Frontend Guide

Parser options

Every Ragify job accepts a JSON options object that controls how the PDF is parsed. In the web UI, these are exposed as controls in the Show parser options panel. Via API, pass them as the options form field.

bash

# All options as JSON in the options form field
curl -X POST https://api.ragify.it/jobs \
  -H "X-Api-Key: rg_..." \
  -F "file=@doc.pdf" \
  -F 'options={
    "format": ["markdown", "json"],
    "reading_order": "xycut",
    "table_method": "cluster",
    "pages": "1-10",
    "sanitize": true
  }'

◆ Note

Options not specified default to the values shown below. Unknown keys are rejected with HTTP 400.

Output format

Parameter	Type	Default	Description
format*	string[]	["markdown"]	Array of output formats to produce. Values: "markdown", "json", "html", "text", "tagged-pdf", "annotated-pdf". Free accounts limited to ["markdown","text"].

**Items excerpted from a collection**
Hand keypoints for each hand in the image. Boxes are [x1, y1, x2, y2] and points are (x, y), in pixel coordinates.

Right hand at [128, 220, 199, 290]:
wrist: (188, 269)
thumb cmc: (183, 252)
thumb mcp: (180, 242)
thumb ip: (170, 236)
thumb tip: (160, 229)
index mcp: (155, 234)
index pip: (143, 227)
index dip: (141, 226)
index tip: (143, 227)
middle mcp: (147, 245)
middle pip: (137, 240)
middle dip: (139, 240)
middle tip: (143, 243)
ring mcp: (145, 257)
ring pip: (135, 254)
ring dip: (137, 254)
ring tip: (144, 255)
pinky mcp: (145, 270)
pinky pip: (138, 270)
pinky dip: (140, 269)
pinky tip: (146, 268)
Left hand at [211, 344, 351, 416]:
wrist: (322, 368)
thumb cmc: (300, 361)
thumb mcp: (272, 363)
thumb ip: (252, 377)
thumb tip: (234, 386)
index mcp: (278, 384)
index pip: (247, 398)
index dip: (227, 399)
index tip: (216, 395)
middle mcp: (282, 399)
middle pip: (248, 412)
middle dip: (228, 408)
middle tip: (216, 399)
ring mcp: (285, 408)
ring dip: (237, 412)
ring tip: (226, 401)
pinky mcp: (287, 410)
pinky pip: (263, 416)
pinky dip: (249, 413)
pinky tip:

**BRIEF 1**
Transcribe the parser options page from "Frontend Guide" to "options form field.".
**BRIEF 2**
According to the parser options page, what happens when a job's options include an unknown key?
**BRIEF 3**
Give every value the parser options page allows for the format parameter.

**PROBLEM SOLUTION 1**
Frontend Guide

Parser options

Every Ragify job accepts a JSON options object that controls how the PDF is parsed. In the web UI, these are exposed as controls in the Show parser options panel. Via API, pass them as the options form field.

**PROBLEM SOLUTION 2**
The request is rejected with HTTP 400.

**PROBLEM SOLUTION 3**
"markdown", "json", "html", "text", "tagged-pdf", "annotated-pdf"